▸ What the task asks
Reproduce the text of the data below line by line, leaving out the pictures.

▸ Given records
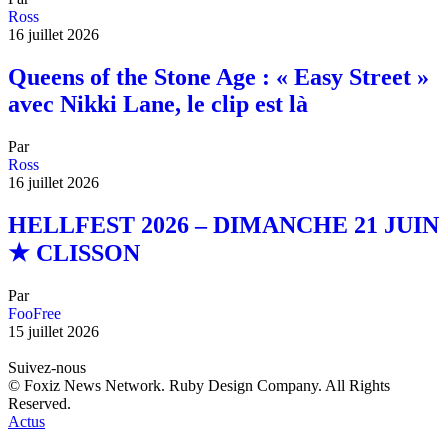
Ross
16 juillet 2026
Queens of the Stone Age : « Easy Street »
avec Nikki Lane, le clip est là
Par
Ross
16 juillet 2026
HELLFEST 2026 – DIMANCHE 21 JUIN
★ CLISSON
Par
FooFree
15 juillet 2026
Suivez-nous
© Foxiz News Network. Ruby Design Company. All Rights
Reserved.
Actus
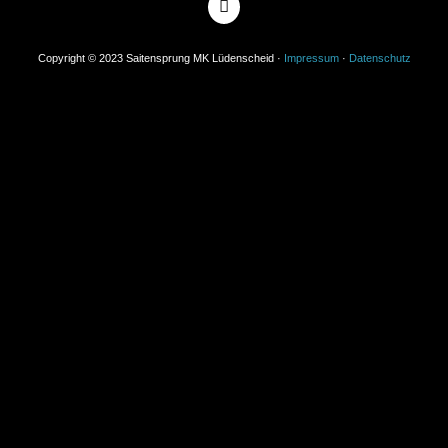
Copyright © 2023 Saitensprung MK Lüdenscheid ·
Impressum
·
Datenschutz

▸ Exercise result
Ross
16 juillet 2026
Queens of the Stone Age : « Easy Street »
avec Nikki Lane, le clip est là
Par
Ross
16 juillet 2026
HELLFEST 2026 – DIMANCHE 21 JUIN
★ CLISSON
Par
FooFree
15 juillet 2026
Suivez-nous
© Foxiz News Network. Ruby Design Company. All Rights
Reserved.
Actus
Copyright © 2023 Saitensprung MK Lüdenscheid ·
Impressum
·
Datenschutz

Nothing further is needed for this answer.